As an aside, I'm aware that some redundancy could be factored out of fpinject and fpmetatemplate, but I'm still grappling with the best way to go about it.

With some minor exceptions due to typos in my original HTML I was able to migrate all my content to the new markup with a sed script. It didn't take more than 15 minutes between writing the script, running it, and finding all my typos.

side-effects

Not only does this speed things up quite a bit when writing content for my website for the obvious reasons, it also has some additional effects that I didn't foresee originally.

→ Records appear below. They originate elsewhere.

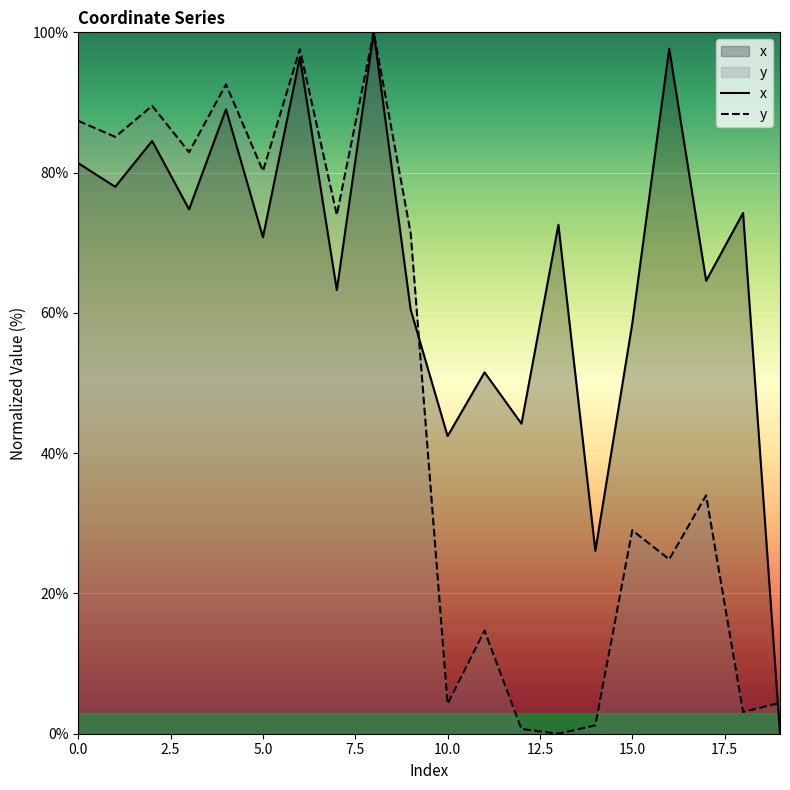

What is the sum of the x values at 10 and 8?

142.4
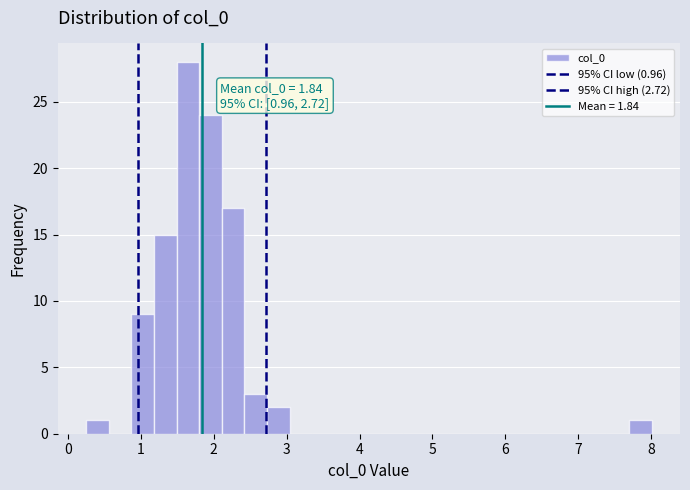

Read against the x-axis, roughly where is the centre of the tallest bar?

1.6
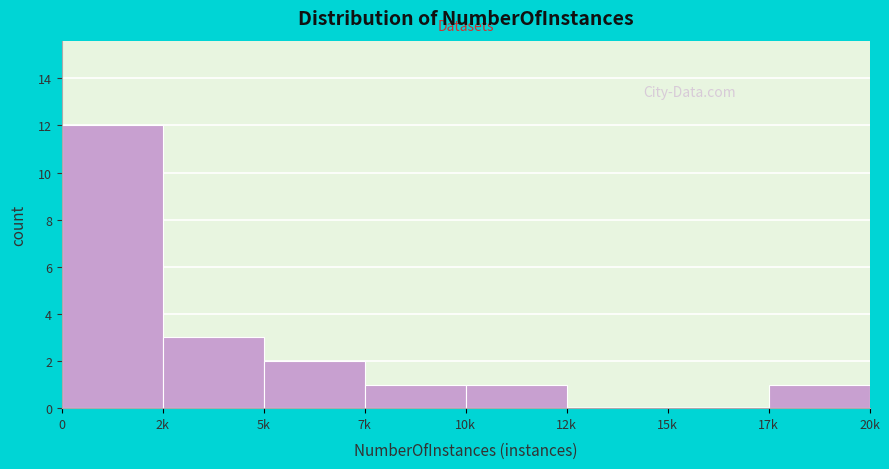

Reading left to right, list all the values displayed in this chart.

0=12	2k=3	5k=2	7k=1	10k=1	12k=0	15k=0	17k=1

The first side-effect is that things are actually more readable. The runes in this markup language are all non-alphanumeric, so it's easy to visually tune them out. Comparatively, in HTML, even with syntax hilighting, the tags can easily blend in with the content and make it a pain to read, especially when it starts to get dense.

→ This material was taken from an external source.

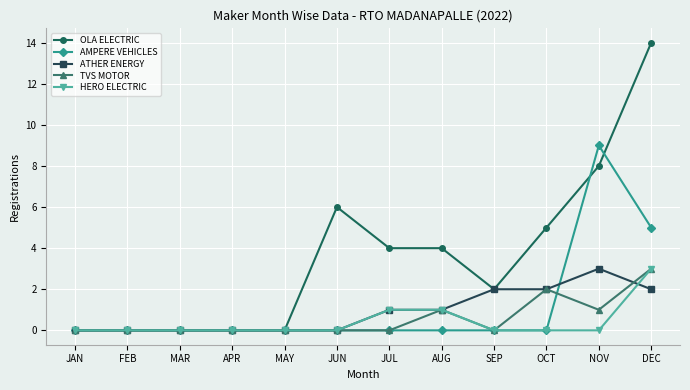

True or false: AMPERE VEHICLES has more than 0 points higher than both neighbors.

True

The second side-effect is that in low-level tags (those where eureka just copy-pastes the text content between the tags), I don't have to escape my curly brackets anymore -- as long as I close all of them. If the number of opening brackets doesn't match the number of closing brackets, then the algorithm won't know when to close the tag, but if it does, then I don't have to escape with HTML entity codes (like &#123; for a left curly bracket, &#125; for a right curly bracket)! This makes it significantly easier and faster to write (or copy-paste) code snippets inside of a <pre> tag.

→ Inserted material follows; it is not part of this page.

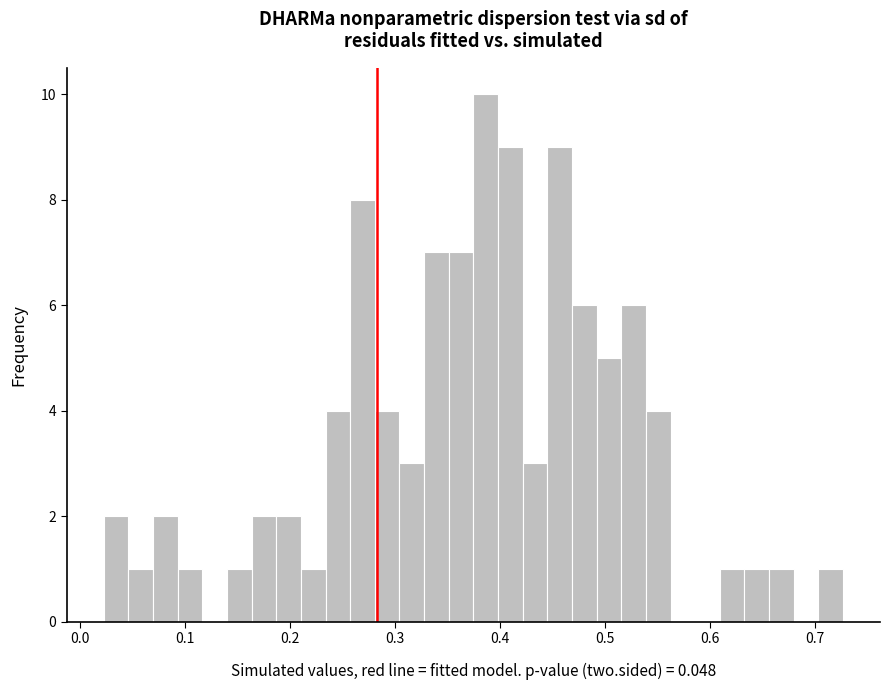

Read against the x-axis, roughly where is the centre of the tallest bar?

0.39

Last, but certainly not least of the unexpected bonuses of this setup, is that this comes with a few different types of error-checking! Before, I could have errors in my HTML code go unnoticed for long periods of time because of the laxity of browsers' HTML parsers -- they'd just deal with my error and display a web page that looked pretty much correct. (Alright, perhaps I could avoid this with some scripting to check for correct HTML on build... but I'd rather stay lean.) Now, since everything is basically just a matter of matching curly brackets together, if I make an error in my markup one of three things happens:

  1. a portion of the page simply won't display because the closing bracket wasn't found to trigger templating to occur
  2. eureka crashes because the closing bracket wasn't found and the entire rest of the page was loaded into the template buffer and it overflowed
  3. a portion of the page isn't templated and is instead copied verbatim from the source because there aren't enough opening brackets

Therefore, a visual inspection of the build's console output as well as the actual rendered page makes it clear whether there was a formatting error or not.

onward to victory

All this lets me write more, more quickly, and with less cruft. I was able to bang this post out rather quickly, and I look forward to continuing to write content for my digital garden using this system!